EXERCISE BRIEF: Find each line in the records below that contains the word "pulmonary", and copy those lines out in full.

+--

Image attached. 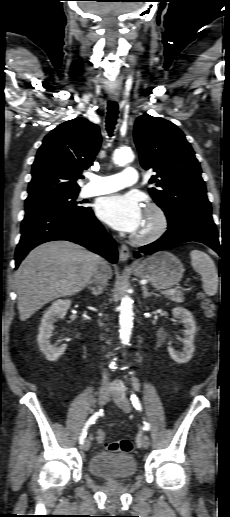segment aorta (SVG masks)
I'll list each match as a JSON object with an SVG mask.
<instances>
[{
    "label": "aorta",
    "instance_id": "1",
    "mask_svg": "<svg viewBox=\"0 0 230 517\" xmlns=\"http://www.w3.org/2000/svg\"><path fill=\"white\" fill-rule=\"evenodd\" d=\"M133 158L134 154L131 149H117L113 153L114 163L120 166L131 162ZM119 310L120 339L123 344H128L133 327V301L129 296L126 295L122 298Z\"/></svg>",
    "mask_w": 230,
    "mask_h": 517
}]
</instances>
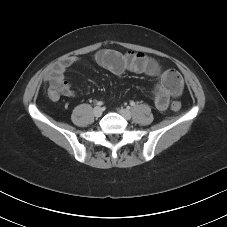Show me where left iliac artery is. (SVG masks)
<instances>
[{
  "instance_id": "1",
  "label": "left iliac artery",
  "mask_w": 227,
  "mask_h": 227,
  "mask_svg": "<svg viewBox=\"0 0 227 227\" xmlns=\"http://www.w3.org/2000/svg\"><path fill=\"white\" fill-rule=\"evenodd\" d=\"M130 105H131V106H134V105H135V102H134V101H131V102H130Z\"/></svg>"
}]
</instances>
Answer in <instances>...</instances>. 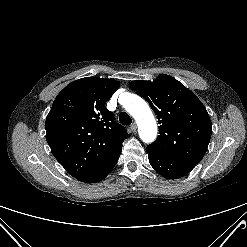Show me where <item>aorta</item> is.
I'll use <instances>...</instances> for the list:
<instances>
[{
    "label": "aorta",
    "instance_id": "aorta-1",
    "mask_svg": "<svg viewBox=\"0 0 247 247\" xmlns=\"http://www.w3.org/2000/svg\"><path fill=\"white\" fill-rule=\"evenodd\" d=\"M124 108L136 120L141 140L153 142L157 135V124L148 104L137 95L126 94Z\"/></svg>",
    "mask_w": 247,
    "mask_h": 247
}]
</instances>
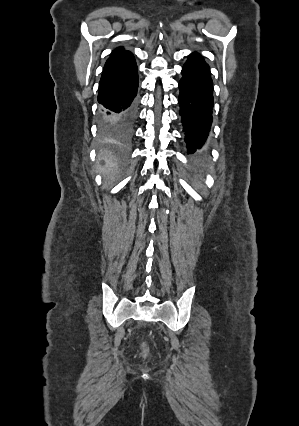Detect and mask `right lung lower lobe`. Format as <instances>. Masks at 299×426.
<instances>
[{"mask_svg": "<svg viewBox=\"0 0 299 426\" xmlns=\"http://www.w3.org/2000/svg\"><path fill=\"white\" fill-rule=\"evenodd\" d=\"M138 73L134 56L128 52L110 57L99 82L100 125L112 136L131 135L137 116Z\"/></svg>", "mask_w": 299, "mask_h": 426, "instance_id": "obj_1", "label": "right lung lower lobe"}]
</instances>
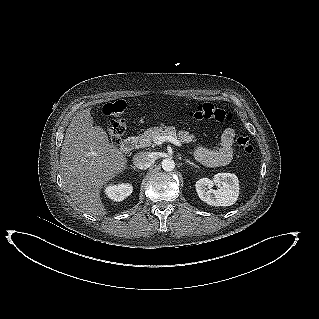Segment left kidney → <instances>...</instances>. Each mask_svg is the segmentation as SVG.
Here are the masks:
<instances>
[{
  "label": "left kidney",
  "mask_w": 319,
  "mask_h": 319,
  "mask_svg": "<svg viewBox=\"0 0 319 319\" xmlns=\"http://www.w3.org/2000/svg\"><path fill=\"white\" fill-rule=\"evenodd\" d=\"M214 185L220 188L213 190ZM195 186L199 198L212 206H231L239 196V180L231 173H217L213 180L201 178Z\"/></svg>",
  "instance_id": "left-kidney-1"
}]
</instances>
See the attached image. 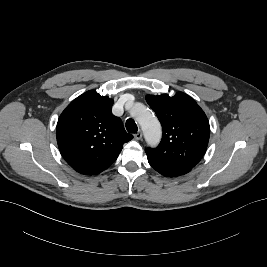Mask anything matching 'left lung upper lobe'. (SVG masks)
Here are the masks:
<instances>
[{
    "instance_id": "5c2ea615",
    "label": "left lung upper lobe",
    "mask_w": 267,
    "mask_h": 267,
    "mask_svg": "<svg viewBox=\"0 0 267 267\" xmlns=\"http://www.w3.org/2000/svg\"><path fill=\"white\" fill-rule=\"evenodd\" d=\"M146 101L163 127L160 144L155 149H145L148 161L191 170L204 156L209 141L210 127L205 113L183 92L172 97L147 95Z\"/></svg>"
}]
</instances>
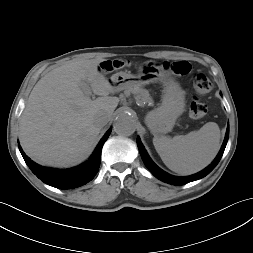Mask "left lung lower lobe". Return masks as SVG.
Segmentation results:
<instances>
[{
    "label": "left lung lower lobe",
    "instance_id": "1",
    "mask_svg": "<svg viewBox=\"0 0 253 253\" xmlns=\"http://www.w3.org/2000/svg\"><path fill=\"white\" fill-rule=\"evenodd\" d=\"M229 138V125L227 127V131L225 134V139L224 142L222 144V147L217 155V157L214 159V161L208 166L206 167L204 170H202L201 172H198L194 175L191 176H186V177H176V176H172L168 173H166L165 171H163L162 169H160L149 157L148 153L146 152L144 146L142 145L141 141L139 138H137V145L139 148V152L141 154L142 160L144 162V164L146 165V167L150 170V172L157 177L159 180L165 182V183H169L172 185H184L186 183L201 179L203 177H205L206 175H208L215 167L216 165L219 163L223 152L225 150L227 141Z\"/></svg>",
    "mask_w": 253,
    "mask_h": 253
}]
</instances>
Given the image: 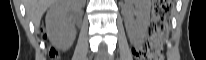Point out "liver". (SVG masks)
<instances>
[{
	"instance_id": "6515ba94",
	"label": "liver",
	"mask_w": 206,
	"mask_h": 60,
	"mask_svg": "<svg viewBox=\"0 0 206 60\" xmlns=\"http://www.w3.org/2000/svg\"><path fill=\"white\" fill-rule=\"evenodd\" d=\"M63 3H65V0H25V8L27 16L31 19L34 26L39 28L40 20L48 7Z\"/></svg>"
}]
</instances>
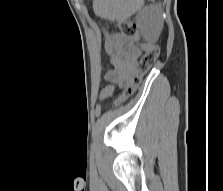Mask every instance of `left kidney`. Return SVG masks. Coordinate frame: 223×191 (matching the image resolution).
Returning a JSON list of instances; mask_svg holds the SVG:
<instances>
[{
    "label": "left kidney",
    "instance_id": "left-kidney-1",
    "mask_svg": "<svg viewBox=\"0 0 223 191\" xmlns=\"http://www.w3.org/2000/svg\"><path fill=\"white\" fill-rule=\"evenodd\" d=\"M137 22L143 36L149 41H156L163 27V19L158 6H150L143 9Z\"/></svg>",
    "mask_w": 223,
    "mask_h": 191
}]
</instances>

+--

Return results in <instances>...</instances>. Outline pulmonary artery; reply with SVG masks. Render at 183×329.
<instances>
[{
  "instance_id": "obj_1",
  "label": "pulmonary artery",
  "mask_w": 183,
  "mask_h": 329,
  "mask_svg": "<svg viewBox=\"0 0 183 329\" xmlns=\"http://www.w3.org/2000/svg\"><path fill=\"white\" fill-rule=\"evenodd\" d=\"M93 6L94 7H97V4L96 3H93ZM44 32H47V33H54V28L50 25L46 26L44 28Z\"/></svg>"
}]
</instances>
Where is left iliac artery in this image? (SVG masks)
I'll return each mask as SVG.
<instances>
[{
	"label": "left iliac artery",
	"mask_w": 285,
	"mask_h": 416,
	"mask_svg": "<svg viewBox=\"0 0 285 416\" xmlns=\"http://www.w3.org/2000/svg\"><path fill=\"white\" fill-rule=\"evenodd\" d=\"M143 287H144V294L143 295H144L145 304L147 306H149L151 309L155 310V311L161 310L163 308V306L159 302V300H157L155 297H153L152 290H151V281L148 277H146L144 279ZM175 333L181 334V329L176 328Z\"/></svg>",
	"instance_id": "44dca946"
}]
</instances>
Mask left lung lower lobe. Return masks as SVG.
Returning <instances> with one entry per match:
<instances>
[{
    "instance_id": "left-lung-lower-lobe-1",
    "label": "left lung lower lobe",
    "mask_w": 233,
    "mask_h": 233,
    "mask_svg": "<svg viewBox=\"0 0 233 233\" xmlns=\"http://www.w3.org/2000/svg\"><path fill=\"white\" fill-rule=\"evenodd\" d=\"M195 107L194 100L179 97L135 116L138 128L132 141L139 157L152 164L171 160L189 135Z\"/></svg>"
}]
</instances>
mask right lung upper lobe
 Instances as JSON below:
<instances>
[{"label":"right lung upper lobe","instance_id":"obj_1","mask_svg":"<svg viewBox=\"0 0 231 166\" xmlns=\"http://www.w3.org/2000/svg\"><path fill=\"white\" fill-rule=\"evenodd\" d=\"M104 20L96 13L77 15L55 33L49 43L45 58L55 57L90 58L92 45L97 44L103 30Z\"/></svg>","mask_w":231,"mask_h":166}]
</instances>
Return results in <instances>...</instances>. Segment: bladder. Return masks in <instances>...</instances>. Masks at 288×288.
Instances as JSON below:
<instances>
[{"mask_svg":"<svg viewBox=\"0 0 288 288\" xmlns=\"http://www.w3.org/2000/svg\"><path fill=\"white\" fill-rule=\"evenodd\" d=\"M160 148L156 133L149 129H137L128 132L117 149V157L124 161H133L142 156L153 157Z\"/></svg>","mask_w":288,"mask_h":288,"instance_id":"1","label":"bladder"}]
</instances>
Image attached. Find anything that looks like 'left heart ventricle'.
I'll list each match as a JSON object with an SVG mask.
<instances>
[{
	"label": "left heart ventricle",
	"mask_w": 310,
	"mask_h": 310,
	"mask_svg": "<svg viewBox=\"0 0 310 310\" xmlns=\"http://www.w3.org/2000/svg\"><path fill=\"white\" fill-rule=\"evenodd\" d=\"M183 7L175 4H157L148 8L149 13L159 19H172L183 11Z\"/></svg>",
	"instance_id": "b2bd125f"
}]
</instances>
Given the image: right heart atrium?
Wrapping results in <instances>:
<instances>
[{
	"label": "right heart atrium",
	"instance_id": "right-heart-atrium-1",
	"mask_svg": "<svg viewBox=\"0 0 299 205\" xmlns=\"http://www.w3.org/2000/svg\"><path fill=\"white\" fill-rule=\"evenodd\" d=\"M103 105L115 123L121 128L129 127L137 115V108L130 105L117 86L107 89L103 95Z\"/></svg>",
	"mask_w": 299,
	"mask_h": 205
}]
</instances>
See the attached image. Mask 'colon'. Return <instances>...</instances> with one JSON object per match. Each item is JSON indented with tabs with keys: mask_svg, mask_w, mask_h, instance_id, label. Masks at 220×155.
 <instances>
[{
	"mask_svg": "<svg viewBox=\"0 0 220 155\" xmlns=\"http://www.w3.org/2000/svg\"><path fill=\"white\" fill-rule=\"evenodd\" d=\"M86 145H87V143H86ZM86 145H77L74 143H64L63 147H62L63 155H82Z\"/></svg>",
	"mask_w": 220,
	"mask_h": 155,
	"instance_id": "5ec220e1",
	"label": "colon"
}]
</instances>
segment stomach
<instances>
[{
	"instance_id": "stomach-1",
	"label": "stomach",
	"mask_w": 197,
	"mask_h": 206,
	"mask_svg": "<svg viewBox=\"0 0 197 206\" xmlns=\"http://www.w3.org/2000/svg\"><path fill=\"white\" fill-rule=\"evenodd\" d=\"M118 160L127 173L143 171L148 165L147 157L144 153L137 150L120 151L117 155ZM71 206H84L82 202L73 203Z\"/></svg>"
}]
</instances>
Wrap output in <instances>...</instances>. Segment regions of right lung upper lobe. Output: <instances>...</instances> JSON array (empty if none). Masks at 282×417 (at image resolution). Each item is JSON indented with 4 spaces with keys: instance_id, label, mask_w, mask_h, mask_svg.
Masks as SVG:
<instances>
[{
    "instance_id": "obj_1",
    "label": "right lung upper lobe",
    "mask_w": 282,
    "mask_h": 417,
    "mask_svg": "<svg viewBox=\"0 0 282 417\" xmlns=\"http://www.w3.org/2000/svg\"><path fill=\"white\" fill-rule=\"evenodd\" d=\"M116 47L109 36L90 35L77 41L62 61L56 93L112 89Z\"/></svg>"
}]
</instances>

+--

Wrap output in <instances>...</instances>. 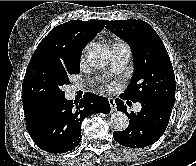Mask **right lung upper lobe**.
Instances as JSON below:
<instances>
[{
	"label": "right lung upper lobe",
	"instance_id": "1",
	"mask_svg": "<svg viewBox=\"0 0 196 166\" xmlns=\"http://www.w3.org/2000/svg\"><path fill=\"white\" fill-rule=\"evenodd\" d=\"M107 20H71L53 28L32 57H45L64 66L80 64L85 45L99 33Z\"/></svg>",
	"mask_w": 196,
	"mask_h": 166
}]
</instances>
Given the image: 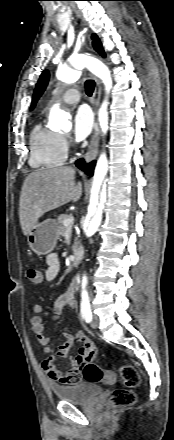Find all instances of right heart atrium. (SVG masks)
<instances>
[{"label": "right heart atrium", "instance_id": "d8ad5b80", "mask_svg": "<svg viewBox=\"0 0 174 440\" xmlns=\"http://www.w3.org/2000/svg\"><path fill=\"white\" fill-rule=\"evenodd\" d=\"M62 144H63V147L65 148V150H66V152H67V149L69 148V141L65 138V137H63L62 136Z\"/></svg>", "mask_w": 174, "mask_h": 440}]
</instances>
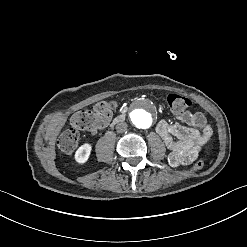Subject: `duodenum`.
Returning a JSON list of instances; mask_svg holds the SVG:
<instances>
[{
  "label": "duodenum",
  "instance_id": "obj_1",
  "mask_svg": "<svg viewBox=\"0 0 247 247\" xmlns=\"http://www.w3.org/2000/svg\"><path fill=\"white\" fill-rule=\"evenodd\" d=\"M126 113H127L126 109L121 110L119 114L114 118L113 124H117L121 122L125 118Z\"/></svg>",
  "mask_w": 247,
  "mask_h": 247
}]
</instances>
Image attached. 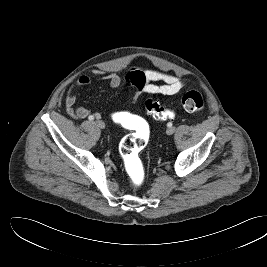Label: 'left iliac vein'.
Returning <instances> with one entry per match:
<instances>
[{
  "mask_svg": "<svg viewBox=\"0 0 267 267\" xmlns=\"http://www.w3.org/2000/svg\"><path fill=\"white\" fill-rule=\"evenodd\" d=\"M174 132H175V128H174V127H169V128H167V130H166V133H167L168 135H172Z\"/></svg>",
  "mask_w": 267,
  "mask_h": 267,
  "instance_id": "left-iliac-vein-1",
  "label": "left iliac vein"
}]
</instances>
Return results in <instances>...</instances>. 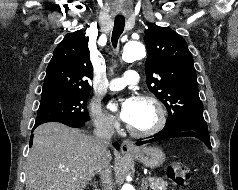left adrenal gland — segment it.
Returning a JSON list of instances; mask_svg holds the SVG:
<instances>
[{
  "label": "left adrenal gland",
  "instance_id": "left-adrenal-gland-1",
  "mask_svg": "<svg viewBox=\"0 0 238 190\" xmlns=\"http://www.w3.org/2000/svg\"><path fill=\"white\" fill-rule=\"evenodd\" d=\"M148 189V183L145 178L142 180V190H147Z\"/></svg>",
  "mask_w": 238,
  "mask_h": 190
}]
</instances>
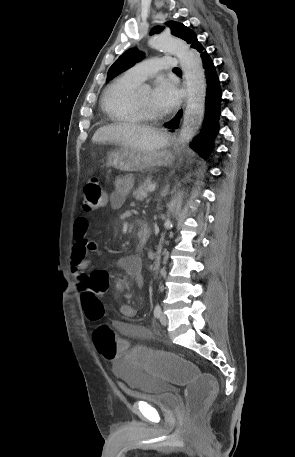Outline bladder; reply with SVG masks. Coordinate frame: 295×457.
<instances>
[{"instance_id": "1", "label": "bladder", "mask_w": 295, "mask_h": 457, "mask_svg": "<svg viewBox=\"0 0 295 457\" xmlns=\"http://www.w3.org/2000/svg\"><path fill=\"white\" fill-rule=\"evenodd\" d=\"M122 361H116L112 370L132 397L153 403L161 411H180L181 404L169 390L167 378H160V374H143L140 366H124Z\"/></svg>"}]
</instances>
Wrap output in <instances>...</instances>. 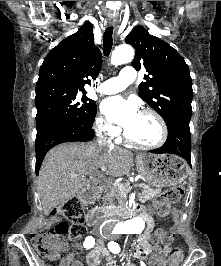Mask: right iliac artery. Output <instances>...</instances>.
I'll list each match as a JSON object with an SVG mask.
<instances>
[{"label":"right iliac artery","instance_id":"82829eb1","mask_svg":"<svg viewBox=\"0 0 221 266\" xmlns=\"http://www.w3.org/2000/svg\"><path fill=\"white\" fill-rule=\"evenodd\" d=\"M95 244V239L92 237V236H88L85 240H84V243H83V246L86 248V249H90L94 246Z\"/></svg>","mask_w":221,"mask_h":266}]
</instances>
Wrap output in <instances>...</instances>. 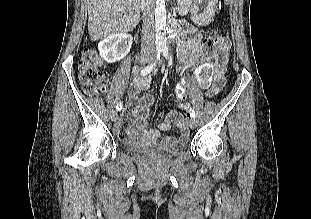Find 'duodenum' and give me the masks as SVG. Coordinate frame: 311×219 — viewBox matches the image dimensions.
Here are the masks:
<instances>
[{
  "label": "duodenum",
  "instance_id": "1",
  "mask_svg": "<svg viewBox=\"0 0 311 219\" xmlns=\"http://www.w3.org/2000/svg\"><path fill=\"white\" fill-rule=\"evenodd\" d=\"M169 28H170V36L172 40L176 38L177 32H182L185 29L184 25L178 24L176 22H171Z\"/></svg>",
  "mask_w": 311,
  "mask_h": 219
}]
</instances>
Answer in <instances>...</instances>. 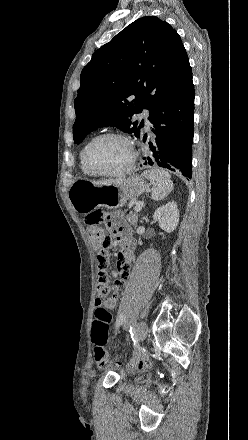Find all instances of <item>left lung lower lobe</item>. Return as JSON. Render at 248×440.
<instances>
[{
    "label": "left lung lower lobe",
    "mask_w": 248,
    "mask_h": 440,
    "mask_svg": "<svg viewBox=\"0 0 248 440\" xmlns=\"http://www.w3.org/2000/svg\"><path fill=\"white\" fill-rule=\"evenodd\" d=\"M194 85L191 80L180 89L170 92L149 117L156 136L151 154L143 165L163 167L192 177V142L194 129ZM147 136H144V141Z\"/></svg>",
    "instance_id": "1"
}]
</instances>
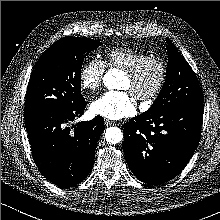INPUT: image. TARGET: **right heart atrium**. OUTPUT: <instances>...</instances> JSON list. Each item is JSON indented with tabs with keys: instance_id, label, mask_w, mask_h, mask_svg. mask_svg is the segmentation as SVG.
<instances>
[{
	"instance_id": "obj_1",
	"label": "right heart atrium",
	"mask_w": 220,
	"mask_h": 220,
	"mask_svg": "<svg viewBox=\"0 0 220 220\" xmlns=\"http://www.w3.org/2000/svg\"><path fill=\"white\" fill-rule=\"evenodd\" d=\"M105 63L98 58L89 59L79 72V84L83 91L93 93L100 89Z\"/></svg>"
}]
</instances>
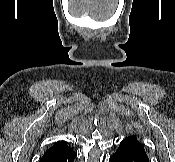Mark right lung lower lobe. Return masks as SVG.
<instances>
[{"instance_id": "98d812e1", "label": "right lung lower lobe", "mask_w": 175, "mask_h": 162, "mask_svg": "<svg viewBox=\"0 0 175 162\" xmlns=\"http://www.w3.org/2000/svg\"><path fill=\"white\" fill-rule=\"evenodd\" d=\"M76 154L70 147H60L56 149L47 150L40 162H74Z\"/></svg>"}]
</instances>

+--

RESPONSE TO THE TASK:
Return results in <instances>...</instances>. Outline pulmonary artery; reply with SVG masks. Render at 183×329.
  "label": "pulmonary artery",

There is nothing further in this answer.